* **TEXT TO READ**:
|---|
An assembly is called 'managed' because it is managed by the Common Language Runtime (CLR or .NET runtime) when it is executed. The CLR uses the .NET Framework Class Libraries (FCL) and Just-in-Time (JIT) compiler to convert it to machine code that is specific, or native, for the Operating system it's running on. Of course, much more is involved, but this is the process in a nutshell just big enough to contain this nut.
The following chapters go into the details for each step required to create a module initializer to resolve embedded assemblies:
- 1. Embedding a resource into an assembly
- 2. Resolving an assembly
- 3. Resolving an embedded assembly
- 4. Adding a module initializer
Note that all code and the full proof of concept can be downloaded from my GitHub project.
1. Embedding a resource into an assembly
The preparation for the embedding of a resource, is done in the
Visual C# Project, while the actual embedment is executed by the
compiler. After embedding a resource into the Managed Assembly, the .dll
or .exe will be a little bigger in size. In this step, we want to embed
an assembly in order to be able to resolve it at runtime later.
To add a .dll to your project as an embedded resource, follow the steps below:
- In Visual Studio, right-click the project name, click 'Add', and then click 'Add Existing Item'.
|---|
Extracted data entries
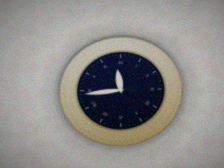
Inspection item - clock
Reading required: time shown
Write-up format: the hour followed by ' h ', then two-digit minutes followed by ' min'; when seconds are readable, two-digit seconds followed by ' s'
11 h 44 min
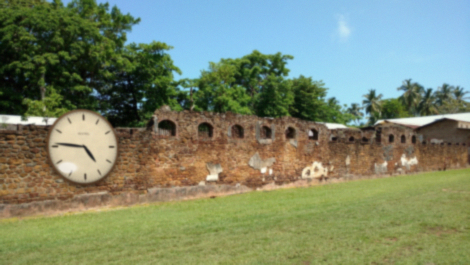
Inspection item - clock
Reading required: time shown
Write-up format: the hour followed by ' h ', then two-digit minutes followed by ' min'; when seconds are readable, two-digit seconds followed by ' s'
4 h 46 min
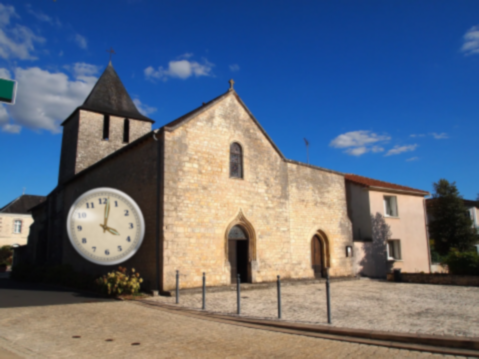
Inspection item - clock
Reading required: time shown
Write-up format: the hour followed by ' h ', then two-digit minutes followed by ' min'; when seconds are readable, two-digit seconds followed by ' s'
4 h 02 min
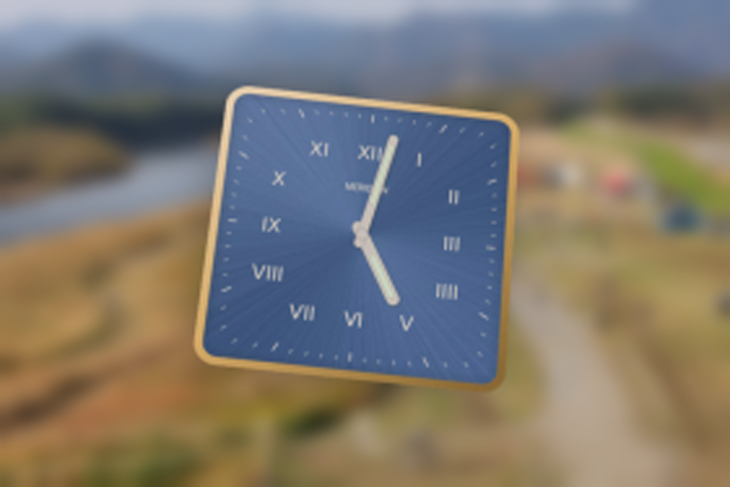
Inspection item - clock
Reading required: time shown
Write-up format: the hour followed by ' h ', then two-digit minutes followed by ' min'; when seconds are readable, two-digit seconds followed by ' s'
5 h 02 min
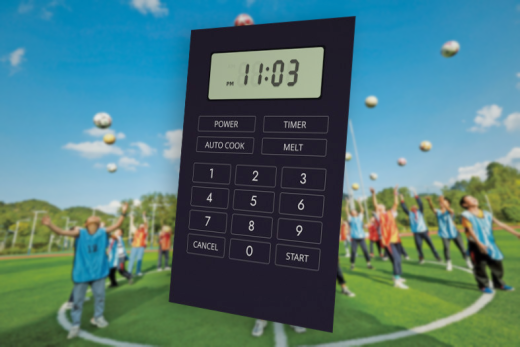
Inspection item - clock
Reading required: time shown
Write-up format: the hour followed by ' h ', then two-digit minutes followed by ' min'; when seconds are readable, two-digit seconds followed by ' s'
11 h 03 min
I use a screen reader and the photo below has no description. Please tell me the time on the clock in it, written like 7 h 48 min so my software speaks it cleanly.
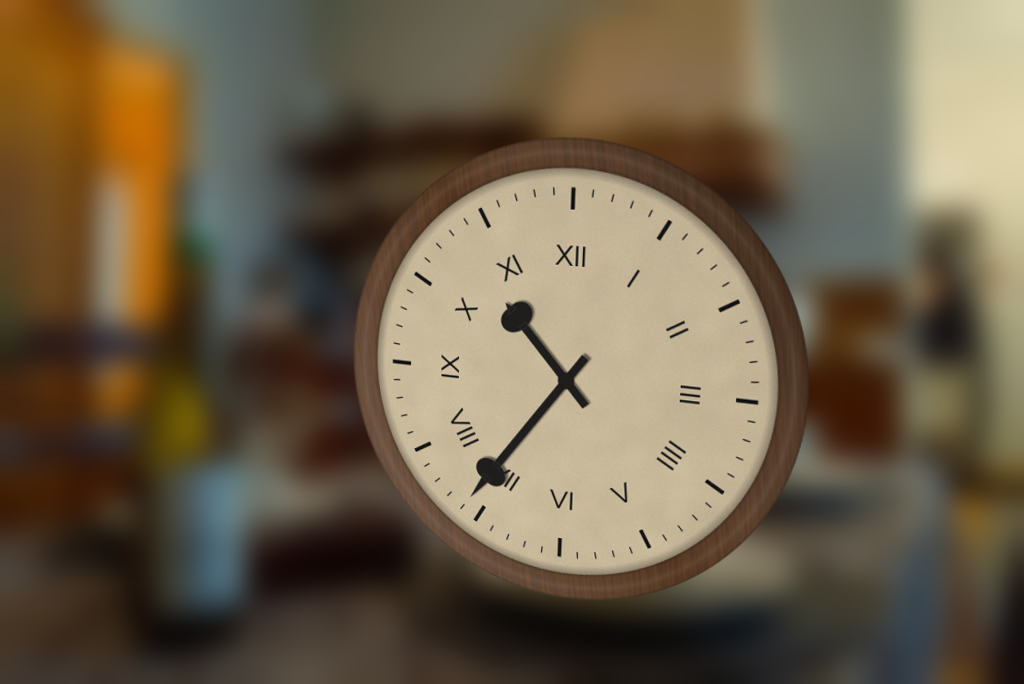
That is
|---|
* **SET TASKS**:
- 1) Rewrite the clock reading rows, from their start through the line containing "11 h 44 min" inclusive, as a two-column CSV with the columns "request" and "reading". Put each text in one quoted field with line breaks turned into spaces, and leave the pictures out.
- 2) Extend the text on embedding assemblies in .NET from the point where it stops.

* **ANSWER LIST**:
- 1)
request,reading
"Inspection item - clock Reading required: time shown Write-up format: the hour followed by ' h ', then two-digit minutes followed by ' min'; when seconds are readable, two-digit seconds followed by ' s'","11 h 44 min"

- 2)
- Browse to the location of the .dll to add to your project, select it and click 'Add'.
- Right-click the newly added file and select 'Properties'.
- In the Properties dialog box, locate the 'Build Action' property. By default, this property is set to 'Content'. Click the property and change it to 'Embedded Resource'.
For my 'Coen.Utilities' project, I added the 'SharpZipLib.dll' and placed it inside a folder called 'Embedded':
Compile the project and notice the output assembly file's size has
increased as it now contains the included file as well. You can also use
ildasm.exe (MSIL Disassembler, shipped with Visual Studio) to check the Manifest of your assembly.
My 'Coen.Utilities' increased by 200.704 bytes after embedding
the SharpZipLib.dll. The manifest below shows it's indeed part of my
assembly and it has a length of 0x00031000, which is 200.704 in decimal.
Note that the path of the project-folder in which
this file is stored, is added to the assembly's default namespace. Its
result is the namespace in which the embedded resource can be found at
runtime. In my 'Coen.Utilities' assembly with that same default namespace, an embedded resource in a project folder called 'Embedded' can be found in the namespace 'Coen.Utilities.Embedded'.
The screenshot above of the manifest proves this as well. It's easy
enough, but important when we build the embedded resource resolver later
on.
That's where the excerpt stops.